═══ Text for analysis ═══

# Newark @ UK Autumn Motorhome & Caravan Show Newark



## LadyJ (May 9, 2005)

There has been a new Show Rally added to the rally programme. The Show Rally is at UK Autumn Motorhome & Caravan Show Newark in Newark, Nottinghamshire starting 04/09/2015

More information will be available at the following url once the entry has been approved and active (Normally within 24hrs): 
http://www.motorhomefacts.com/modules.php?name=Rallies&op=display_results&rid=625

If you have any questions about the rally or want to chat about it then please post in this thread.


----------



## dumpertruck (Feb 5, 2009)

*New Attendee Added*

dumpertruck has just added their name to attend this rally


----------



## scottie (May 11, 2005)

*New Attendee Added*

scottie has just added their name to attend this rally


----------



## tonyblake (Apr 4, 2008)

*New Attendee Added*

tonyblake has just added their name to attend this rally


----------



## patrickcullen (Aug 3, 2015)

*New Attendee Added*

patrickcullen has just added their name to attend this rally


----------



## scottie (May 11, 2005)

Hi All
We have now have 6 confirmed to attend this rally,a few more would be nice,other wise I wont have much work to do,and be forced to sit and enjoy myself,come along and join us.
George


----------



## scottie (May 11, 2005)

═══ Data ═══

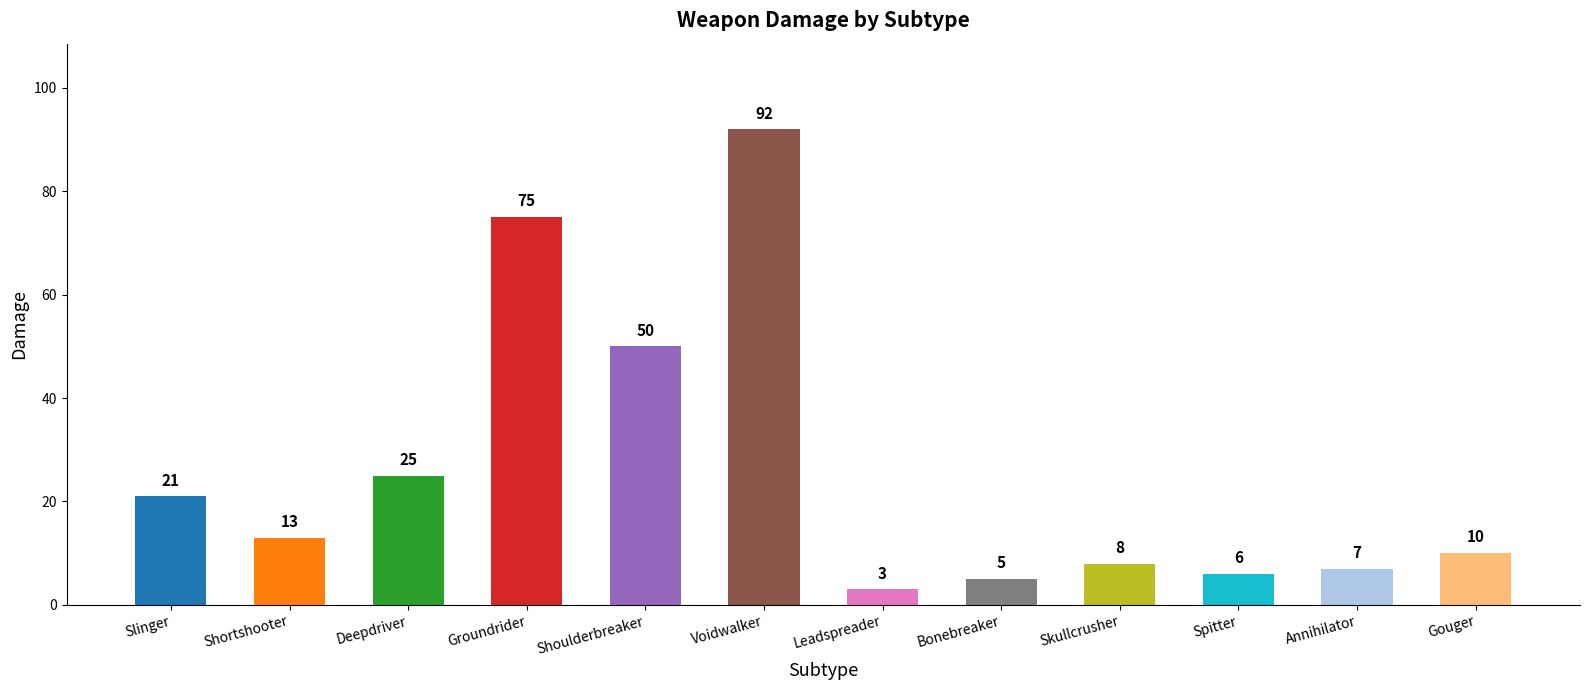

Reading left to right, transcribe all the data shown in this chart.

Slinger=21	Shortshooter=13	Deepdriver=25	Groundrider=75	Shoulderbreaker=50	Voidwalker=92	Leadspreader=3	Bonebreaker=5	Skullcrusher=8	Spitter=6	Annihilator=7	Gouger=10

═══

Written task A: Retype everything in the Newark show rally thread from "# Newark @ UK" down to "in this thread.".
Written task B: In the Newark show rally thread, list every username that has a "New Attendee Added" notice.

Response A:
# Newark @ UK Autumn Motorhome & Caravan Show Newark



## LadyJ (May 9, 2005)

There has been a new Show Rally added to the rally programme. The Show Rally is at UK Autumn Motorhome & Caravan Show Newark in Newark, Nottinghamshire starting 04/09/2015

More information will be available at the following url once the entry has been approved and active (Normally within 24hrs): 
http://www.motorhomefacts.com/modules.php?name=Rallies&op=display_results&rid=625

If you have any questions about the rally or want to chat about it then please post in this thread.

Response B:
dumpertruck
scottie
tonyblake
patrickcullen